Juniper agrees that an increasing number of cable operators, like telecom providers, are taking advantage of the efficiency and cost-effectiveness of Ethernet in the metro while choosing IP/MPLS in the core and edge networks.

Comcast actually began deploying Juniper's MX-series Ethernet routers last year to support business services in major metro areas in the U.S. The new routers that Comcast is purchasing will be incorporated into the operator's metro regional network architecture that carries traffic for all of its services.

Cisco completes 100 Gig-E router interface test

In a related announcement, Cisco said it successfully completed the first 100 Gbit Ethernet router interface test with Comcast over its existing backbone between Philadelphia and McLean, Va.

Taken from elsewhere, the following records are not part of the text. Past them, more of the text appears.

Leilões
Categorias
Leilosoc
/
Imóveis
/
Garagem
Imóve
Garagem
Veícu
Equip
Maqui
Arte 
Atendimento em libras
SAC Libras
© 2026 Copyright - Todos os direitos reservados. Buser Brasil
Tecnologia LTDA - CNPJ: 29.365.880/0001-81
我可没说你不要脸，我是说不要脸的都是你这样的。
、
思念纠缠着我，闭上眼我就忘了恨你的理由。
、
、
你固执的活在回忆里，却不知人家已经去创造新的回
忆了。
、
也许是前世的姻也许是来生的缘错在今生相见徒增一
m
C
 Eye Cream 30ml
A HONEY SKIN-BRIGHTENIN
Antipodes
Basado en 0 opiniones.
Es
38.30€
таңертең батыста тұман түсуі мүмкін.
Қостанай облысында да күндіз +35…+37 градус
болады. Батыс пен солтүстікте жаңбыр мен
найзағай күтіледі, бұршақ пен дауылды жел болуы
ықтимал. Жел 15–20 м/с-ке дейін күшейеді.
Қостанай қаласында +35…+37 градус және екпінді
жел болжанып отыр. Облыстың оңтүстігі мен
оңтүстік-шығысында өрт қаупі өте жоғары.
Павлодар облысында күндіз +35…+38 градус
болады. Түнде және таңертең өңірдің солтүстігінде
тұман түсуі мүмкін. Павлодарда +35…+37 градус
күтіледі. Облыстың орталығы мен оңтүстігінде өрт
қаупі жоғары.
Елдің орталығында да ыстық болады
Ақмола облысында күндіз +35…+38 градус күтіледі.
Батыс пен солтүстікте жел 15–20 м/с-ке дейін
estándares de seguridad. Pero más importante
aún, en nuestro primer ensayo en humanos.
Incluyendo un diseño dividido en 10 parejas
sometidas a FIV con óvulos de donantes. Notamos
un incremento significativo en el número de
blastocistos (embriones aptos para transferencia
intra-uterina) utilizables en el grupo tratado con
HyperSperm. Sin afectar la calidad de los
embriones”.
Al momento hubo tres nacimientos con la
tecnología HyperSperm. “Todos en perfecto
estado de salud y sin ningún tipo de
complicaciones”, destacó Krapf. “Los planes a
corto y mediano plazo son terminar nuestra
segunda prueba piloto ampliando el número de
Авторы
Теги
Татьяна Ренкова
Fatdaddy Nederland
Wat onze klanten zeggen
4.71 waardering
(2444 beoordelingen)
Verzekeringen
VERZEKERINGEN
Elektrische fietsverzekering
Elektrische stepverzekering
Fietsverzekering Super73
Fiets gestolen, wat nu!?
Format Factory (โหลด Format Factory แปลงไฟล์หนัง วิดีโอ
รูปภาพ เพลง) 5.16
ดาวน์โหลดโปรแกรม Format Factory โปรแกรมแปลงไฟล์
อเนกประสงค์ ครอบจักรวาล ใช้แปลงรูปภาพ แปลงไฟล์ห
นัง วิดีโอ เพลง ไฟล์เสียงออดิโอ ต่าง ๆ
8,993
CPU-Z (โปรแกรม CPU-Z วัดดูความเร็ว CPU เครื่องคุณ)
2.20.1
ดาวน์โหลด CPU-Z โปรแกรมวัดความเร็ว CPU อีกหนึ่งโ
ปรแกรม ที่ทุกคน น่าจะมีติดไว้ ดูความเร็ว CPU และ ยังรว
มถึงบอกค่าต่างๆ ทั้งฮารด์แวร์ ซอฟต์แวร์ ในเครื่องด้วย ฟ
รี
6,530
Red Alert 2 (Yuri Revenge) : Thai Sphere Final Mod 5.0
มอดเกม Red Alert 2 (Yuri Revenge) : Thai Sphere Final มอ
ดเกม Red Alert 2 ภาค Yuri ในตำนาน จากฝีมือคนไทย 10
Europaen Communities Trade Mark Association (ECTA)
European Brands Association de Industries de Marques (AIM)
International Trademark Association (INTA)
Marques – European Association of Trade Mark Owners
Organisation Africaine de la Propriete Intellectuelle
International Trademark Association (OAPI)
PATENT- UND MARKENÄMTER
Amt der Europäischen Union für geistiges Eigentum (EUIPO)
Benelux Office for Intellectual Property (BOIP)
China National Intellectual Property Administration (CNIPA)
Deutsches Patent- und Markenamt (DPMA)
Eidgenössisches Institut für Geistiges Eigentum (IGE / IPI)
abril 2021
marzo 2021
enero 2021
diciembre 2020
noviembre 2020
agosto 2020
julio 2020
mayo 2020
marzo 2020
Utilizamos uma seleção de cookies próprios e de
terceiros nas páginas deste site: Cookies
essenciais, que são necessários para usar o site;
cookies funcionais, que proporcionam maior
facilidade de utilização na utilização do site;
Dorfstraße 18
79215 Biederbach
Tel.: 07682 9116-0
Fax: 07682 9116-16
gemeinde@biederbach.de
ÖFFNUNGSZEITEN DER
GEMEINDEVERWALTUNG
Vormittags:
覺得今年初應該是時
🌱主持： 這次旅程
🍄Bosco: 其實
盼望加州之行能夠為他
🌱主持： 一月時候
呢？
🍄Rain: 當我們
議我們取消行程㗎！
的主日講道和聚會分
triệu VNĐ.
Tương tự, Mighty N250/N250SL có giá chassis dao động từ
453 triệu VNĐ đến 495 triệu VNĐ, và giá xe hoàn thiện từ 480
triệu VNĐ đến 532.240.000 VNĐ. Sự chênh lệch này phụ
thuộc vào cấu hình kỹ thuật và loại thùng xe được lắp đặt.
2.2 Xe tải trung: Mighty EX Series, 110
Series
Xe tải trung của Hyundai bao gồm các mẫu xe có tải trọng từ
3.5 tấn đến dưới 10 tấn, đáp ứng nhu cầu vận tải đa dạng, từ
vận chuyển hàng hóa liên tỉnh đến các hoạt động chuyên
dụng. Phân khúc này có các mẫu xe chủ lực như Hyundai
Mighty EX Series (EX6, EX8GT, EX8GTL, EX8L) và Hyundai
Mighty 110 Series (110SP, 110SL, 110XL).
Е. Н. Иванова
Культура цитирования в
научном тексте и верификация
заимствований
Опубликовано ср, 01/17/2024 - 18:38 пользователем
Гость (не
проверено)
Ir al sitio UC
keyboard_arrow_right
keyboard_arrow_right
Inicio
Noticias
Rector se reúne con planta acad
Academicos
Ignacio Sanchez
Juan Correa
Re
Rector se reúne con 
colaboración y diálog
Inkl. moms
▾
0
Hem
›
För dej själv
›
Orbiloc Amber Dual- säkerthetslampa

Cisco said it used the first 100 Gbit Ethernet router interface developed for the Cisco CRS-1 routing system. The interface is designed to enable transmission of 100 Gbit Ethernet over DWDM fiber optic networks, which will increase bandwidth per wavelength by a factor of 10. It also creates efficiencies by simplifying routing and operations compared to carrying the same amount of traffic split over more commonly used 10 Gbit Ethernet links.